Le règlement concerne les poissons, algues, mollusques, et crustacés vendus au détail. Mais aussi les crustacés congelés non décortiqués, les brochettes ou tout autre présentation des produits concernés (produits ficelés ou bardés, plateaux de fruits de mer…).

Ces mesures ne concernent donc pas les conserves et les œufs de poisson, les produits cuits ou les produits transformés à base de poisson, crustacés et / ou mollusques. Voici les informations à présenter obligatoirement lors de l’étiquetage des poissons, mollusques et crustacés.

Informations sur le type de produit

  • La dénomination commerciale du produit, c’est-à-dire son nom vernaculaire (morue, coquilles saint jacques, crevettes, colin…) ;
  • Le nom scientifique de l’espèce vendue (nom latin) ;
  • Si le produit est fait à partir de poisson reconstitué, la mention « « reconstitué » doit apparaître.

Informations sur les méthodes de production et de capture

  • La méthode de production, c’est-à-dire si le produit a été « pêché » (sous-entendu en mer), « pêché en eaux douces » ou « élevé » :
  • La catégorie de l’engin de pêche utilisé, parmi les 7 catégories suivantes (listées dans l’annexe III du règlement 1379/2013) :
    • Sennes
    • Chaluts
    • filets maillants et filets similaires (trémails)
    • filets tournants et filets soulevés
    • lignes et hameçons
    • dragues
    • Casiers et pièges.

Vous pouvez donner volontairement d’autres informations, tant qu’elles sont vérifiables et ne sont pas trompeuses pour les consommateurs. Vous pouvez par exemple indiquer la date de capture, le port de débarquement, la zone d’élevage précise…

Les dénominations commerciales des poissons, attention à ne pas s’y perdre !

Certains poissons peuvent être commercialisés sous plusieurs noms. Cela peut rendre le consommateur confus. Voici donc une liste des poissons les plus courants ayant plusieurs noms commerciaux.

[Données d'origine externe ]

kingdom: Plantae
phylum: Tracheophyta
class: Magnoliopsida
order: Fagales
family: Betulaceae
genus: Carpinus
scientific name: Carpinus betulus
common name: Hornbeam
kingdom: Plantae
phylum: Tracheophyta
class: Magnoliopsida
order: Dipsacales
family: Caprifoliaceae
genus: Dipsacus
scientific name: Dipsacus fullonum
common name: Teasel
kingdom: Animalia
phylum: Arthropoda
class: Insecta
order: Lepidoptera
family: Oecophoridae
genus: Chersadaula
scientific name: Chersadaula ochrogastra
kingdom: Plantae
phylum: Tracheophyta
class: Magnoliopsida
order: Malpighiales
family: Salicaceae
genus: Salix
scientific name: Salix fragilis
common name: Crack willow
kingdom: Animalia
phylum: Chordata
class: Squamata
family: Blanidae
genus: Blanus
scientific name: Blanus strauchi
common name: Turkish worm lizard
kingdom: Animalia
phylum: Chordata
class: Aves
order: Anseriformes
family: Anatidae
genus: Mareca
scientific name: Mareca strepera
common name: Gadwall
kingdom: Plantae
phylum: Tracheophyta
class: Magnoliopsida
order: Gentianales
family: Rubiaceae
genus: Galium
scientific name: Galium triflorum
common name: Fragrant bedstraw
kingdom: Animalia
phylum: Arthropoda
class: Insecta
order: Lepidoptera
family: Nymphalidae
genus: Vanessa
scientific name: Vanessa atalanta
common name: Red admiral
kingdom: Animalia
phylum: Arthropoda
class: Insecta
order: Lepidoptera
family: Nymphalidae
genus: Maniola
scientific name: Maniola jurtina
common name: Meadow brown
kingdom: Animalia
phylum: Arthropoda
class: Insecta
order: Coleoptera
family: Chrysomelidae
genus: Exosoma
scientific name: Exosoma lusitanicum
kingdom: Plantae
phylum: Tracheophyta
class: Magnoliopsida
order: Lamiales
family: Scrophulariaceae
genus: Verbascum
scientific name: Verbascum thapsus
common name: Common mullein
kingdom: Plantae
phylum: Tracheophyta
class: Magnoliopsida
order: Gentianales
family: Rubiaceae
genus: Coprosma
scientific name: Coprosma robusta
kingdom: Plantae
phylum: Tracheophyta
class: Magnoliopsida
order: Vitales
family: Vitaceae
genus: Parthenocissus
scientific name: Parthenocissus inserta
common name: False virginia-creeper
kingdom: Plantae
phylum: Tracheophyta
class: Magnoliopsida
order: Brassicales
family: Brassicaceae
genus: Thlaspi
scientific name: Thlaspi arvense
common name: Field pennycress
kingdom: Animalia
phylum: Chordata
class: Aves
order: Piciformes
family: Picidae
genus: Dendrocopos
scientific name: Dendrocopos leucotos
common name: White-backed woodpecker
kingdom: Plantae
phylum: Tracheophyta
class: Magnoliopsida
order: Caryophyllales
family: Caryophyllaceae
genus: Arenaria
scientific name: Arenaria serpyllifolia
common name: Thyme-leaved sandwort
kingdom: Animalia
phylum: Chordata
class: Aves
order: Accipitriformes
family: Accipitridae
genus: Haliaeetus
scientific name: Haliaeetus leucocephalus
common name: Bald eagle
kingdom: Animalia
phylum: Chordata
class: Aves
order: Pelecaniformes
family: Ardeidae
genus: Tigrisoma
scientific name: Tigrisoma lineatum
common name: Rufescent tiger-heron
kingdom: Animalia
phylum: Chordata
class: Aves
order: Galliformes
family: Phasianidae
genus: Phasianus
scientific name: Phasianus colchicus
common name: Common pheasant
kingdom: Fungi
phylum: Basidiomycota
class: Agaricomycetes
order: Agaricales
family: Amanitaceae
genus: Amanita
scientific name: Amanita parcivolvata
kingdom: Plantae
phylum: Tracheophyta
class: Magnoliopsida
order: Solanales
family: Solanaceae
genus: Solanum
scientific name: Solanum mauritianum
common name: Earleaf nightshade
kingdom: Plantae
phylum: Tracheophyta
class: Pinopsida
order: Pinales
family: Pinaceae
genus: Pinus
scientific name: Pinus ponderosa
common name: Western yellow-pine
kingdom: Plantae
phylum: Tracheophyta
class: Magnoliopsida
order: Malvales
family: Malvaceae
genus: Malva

  • Le cabillaud, qui lorsqu’il est salé est commercialisé sous le nom de morue,
  • L’églefin et le haddock, le haddock étant de l’églefin fumé,
  • Le bar en Bretagne, le loup dans le Midi,
  • La plie et le carrelet,
  • Le merlu et le colin,
  • Le grenadier (bleu) et le hoki,
  • La lotte et la baudroie,
  • La lingue et la julienne,
  • Le germon et le thon blanc,
  • Roussette et saumonette. La saumonette est un nom générique pour désigner plusieurs espèces de requins lorsqu’ils sont pelés. Le plus souvent la petite roussette, mais aussi l’émissole tacheté et l’émissole lisse, l’aiguillat commun, la grande roussette et le requin hâ (aussi appelé milandre).

Plusieurs facteurs expliquent ces variations de nom lors de l’étiquetage des poissons. Cela peut être dû à la région de pêche, comme pour le loup, à la transformation subie, comme pour le haddock ou encore pour avoir un nom plus attractif qui facilite la vente. C’est par exemple le cas des petits requins qui sont vendus sous l’appellation saumonette.